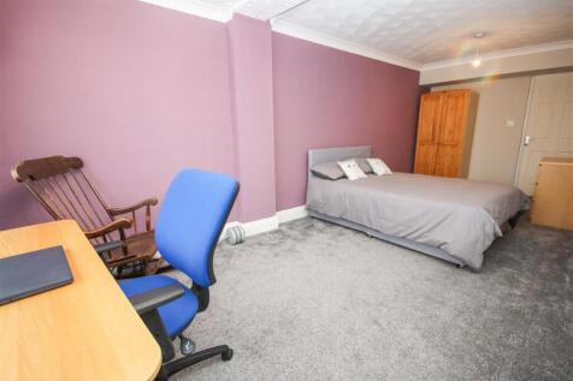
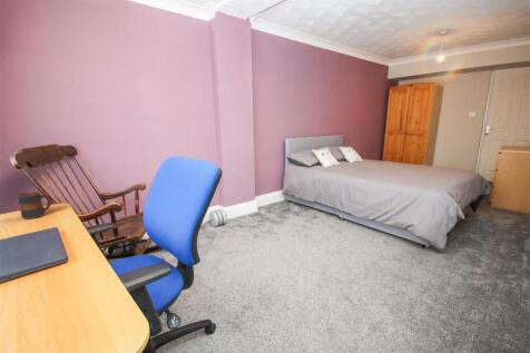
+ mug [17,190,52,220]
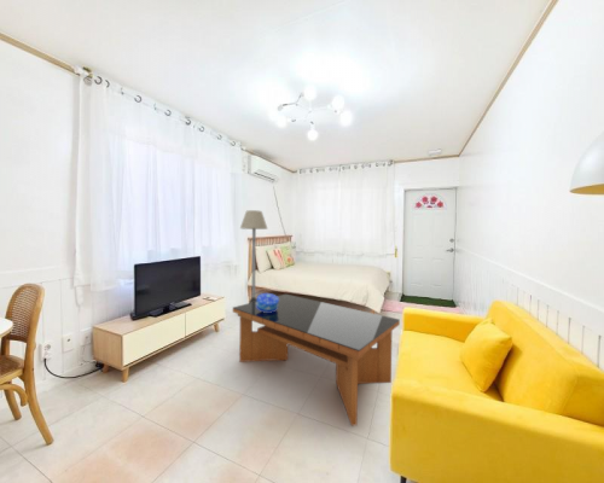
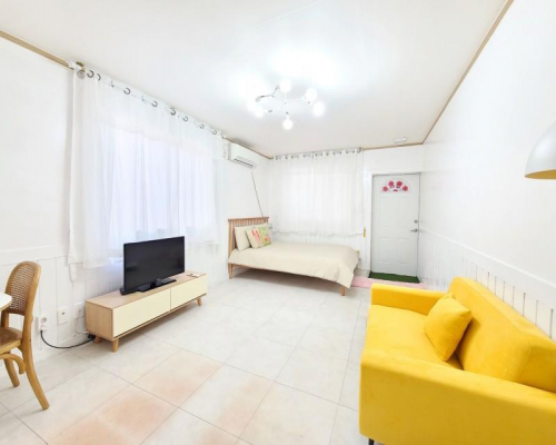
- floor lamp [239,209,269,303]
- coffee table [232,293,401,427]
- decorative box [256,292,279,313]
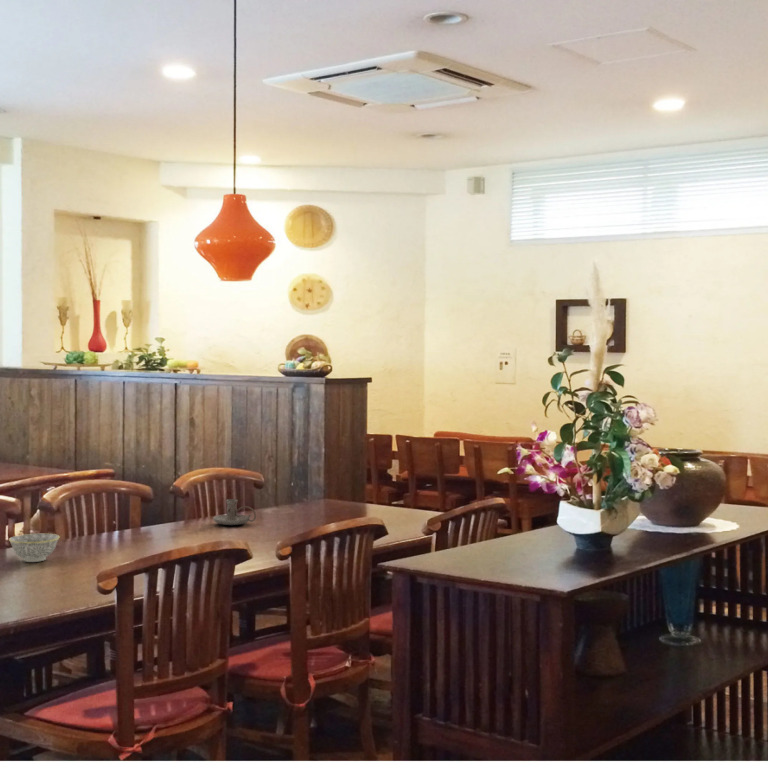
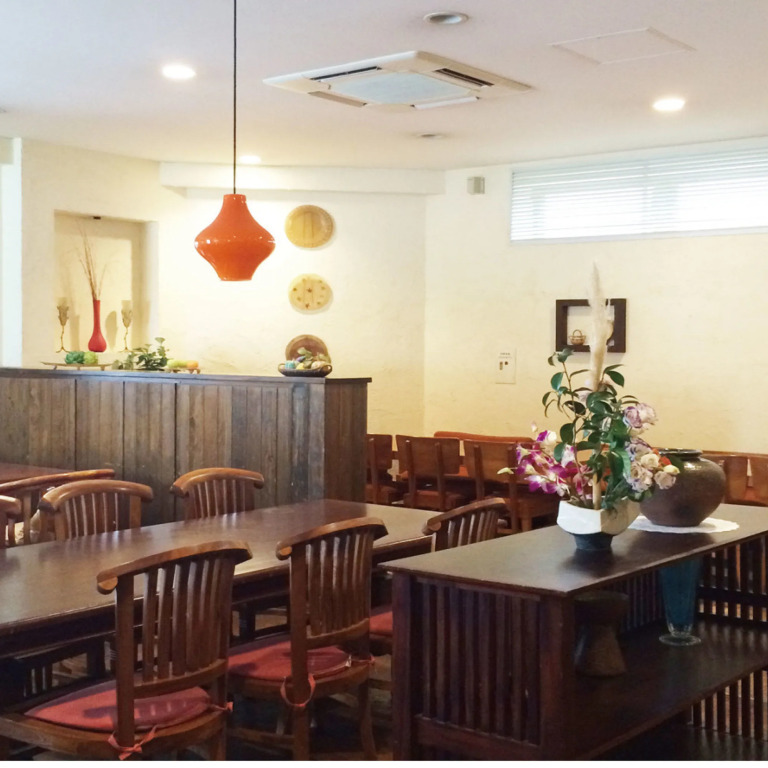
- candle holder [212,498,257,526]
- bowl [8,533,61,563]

..........

■ **THE TASK**:
Please produce an exact copy of the listing, omitting the pictures.

■ **WRITTEN SOLUTION**:
+ mug [17,190,52,220]
- floor lamp [239,209,269,303]
- coffee table [232,293,401,427]
- decorative box [256,292,279,313]
- candle holder [212,498,257,526]
- bowl [8,533,61,563]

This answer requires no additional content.